Daily Caller News Foundation

Evidence Suggests EPA Funded Human Trials On Children, Despite 2006 Ban

The Environmental Protection Agency has defended its decision to fund university experiments that tested deadly air pollutants on children, saying the studies were approved by review boards and were stopped after the agency banned the practice in 2006.

“When these regulatory restrictions went into effect in 2006, the studies in question stopped enrolling children,” an EPA spokeswoman told The Daily Caller News Foundation when asked about tests occurring after the 2006 ban.

But the Washington Examiner looked into the issue and found that universities funded by EPA grants continued to expose children to diesel exhaust particles after the agency banned such experiments.

“In the next year, we intend to continue recruitment of adults and children,” researchers with two southern California universities told the EPA in a progress report covering 2006 and 2007 activities.

The EPA did not respond to either the Examiner or TheDCNF when asked further about the progress report contradicting their claims.

Last week, TheDCNF broke the news that the EPA had funded research that exposed children aged 10 to 15 to diesel exhaust particles without disclosing the full range of risks to the subjects. Records of the studies were released by the Energy & Environment Legal Institute and the Committee for a Constructive Tomorrow.

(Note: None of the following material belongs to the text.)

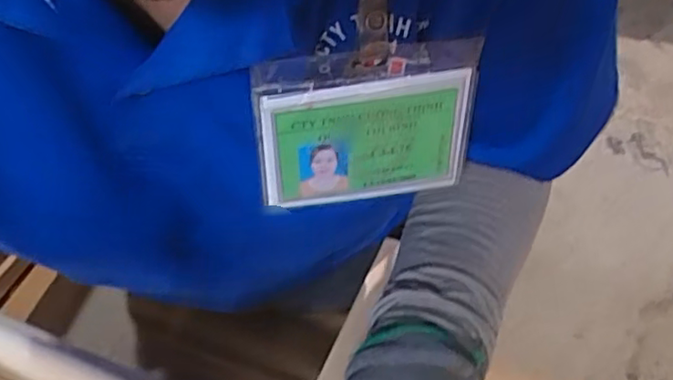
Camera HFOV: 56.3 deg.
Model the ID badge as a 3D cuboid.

The EPA gave researchers with the University of California, Los Angeles and the University of Southern California a grant to test the effects of air pollution on children. The EPA and the National Institutes of Health both fund a center at UCLA that studies the affects of pollution on health. The study lasted from 2003 to 2010 and involved at least 20 kids.

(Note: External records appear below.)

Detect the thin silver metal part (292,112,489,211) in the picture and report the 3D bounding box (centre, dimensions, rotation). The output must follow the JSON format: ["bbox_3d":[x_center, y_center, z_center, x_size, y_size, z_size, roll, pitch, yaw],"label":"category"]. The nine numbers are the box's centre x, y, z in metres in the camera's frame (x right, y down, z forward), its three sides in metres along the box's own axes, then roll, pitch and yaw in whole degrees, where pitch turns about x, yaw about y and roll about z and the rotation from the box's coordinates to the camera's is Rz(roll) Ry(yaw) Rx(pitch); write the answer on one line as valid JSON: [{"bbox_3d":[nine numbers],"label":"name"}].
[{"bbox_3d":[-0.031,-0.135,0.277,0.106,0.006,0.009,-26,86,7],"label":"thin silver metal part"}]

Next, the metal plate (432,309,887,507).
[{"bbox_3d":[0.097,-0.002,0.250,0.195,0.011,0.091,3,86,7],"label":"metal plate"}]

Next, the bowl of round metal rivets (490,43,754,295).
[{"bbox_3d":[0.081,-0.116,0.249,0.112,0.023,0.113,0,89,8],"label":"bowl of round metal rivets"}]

But the EPA and the California Air Resources Board both say that diesel exhaust is a deadly air pollutant with no safe level of exposure. CARB found in 1998 that based “on available scientific information” a “level of diesel exhaust exposure below which no carcinogenic effects are anticipated has not been identified.”

Diesel is mostly made up of fine particulate matter, a substance called PM2.5. The EPA says that there is no safe level of exposure to PM2.5, despite testing it on children and the elderly.

“Particulate matter causes premature death. It doesn’t make you sick. It’s directly causal to dying sooner than you should,” former EPA administrator Lisa Jackson told Congress on Sept. 22, 2011.

“If we could reduce particulate matter to healthy levels, it would have the same impact as finding a cure for cancer in our country,” Jackson added.

A 2003 EPA document warns that short-term exposure to PM can cause heart attacks and arrhythmias for people with heart disease. The document says long-term exposure can cause reduced lung function and even death. A EPA 2006 review warns that short-term PM exposure can cause “mortality and morbidity.”

“When buses idle in the schoolyard, the exhaust also can pollute the air inside the school building and pose a health risk to children throughout the day. Numerous scientific studies indicate that exposure to diesel exhaust can cause lung damage, respiratory problems, premature death, and lung cancer,” according to the EPA.

But certainly there’s a better way to make these conclusions without experimentally exposing kids to chemicals.